BACKGROUND: Antibiotic resistance is a global problem, but the relationship between antibiotic use and resistance development and decay is not well understood. This knowledge is best provided by prospective studies, but to be useful they must be both conducted and reported well. Little is known about the reporting quality of these studies. This study aimed to assess the quality of reporting in prospective studies that investigated antibiotic resistance following antibiotic exposure in community-based individuals.
METHODS: The quality of reporting of prospective studies (17 randomised trials, eight cohort studies) identified in a systematic review of the relationship between antibiotic use and resistance were assessed independently by two researchers using checklists (one for trials, one for cohort studies) developed from existing reporting guidelines for these designs and this field.

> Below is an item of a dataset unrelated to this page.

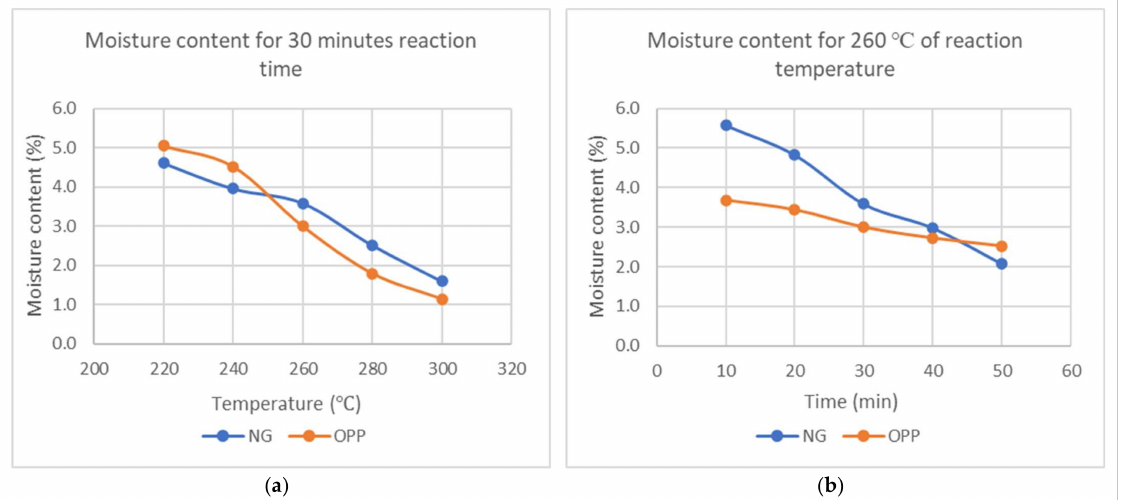
Figure 4. Moisture content ( a ) against temperature at constant reaction time of 30 min and ( b ) against reaction time at constant temperature of 260 ◦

RESULTS: The mean percentage (SD, minimum-maximum) of mandatory items that were adequately described by the included studies was 59% for trials (14%, 36-84%) and 52% for cohort studies (17%, 13-70%). Most studies adequately described the study background and rationale, the type, combination, and duration of the antibiotic intervention, and the sampling procedures followed to isolate resistant bacteria. Most studies did not report the incident numbers of resistant and susceptible isolates analysed at each time point. Blinding and sample size calculation was inadequately reported in almost half of the trials and all cohort studies.
CONCLUSIONS: The quality of reporting in prospective studies investigating the association between antibiotic exposure in the community and isolation of resistance isolates is variable. Some details were missing in more than half of the studies, which precludes a complete risk of bias assessment and accurate interpretation and synthesis of results.